Page images and extracted text:
□ □ □ □

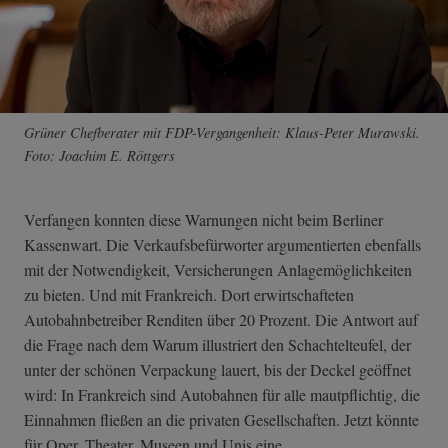
Grüner Chefberater mit FDP-Vergangenheit: Klaus-Peter Murawski.
Foto: Joachim E. Röttgers
Verfangen konnten diese Warnungen nicht beim Berliner
Kassenwart. Die Verkaufsbefürworter argumentierten ebenfalls
mit der Notwendigkeit, Versicherungen Anlagemöglichkeiten
zu bieten. Und mit Frankreich. Dort erwirtschafteten
Autobahnbetreiber Renditen über 20 Prozent. Die Antwort auf
die Frage nach dem Warum illustriert den Schachtelteufel, der
unter der schönen Verpackung lauert, bis der Deckel geöffnet
wird: In Frankreich sind Autobahnen für alle mautpflichtig, die
Einnahmen fließen an die privaten Gesellschaften. Jetzt könnte
für Oper, Theater, Museen und Unis eine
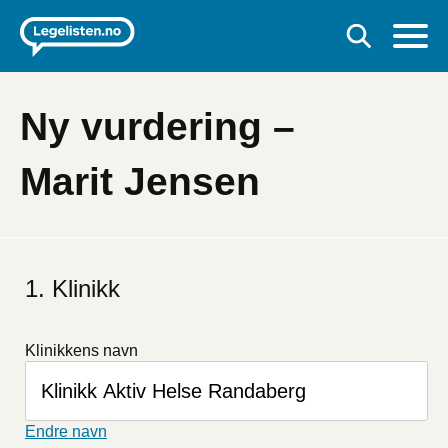
Ny vurdering –
Marit Jensen
Hvis
du
Klinikk
er
et
menneske
Klinikkens navn
kan
du
ignorere
dette
Endre navn
feltet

□ □ □ □

Assigned task
Transcribe exactly the lines that run from the first line of the records above through the line with "mit der Notwendigkeit, Versicherungen", and include both of those lines; pictures stay out.

Answer to this exercise
Grüner Chefberater mit FDP-Vergangenheit: Klaus-Peter Murawski.
Foto: Joachim E. Röttgers
Verfangen konnten diese Warnungen nicht beim Berliner
Kassenwart. Die Verkaufsbefürworter argumentierten ebenfalls
mit der Notwendigkeit, Versicherungen Anlagemöglichkeiten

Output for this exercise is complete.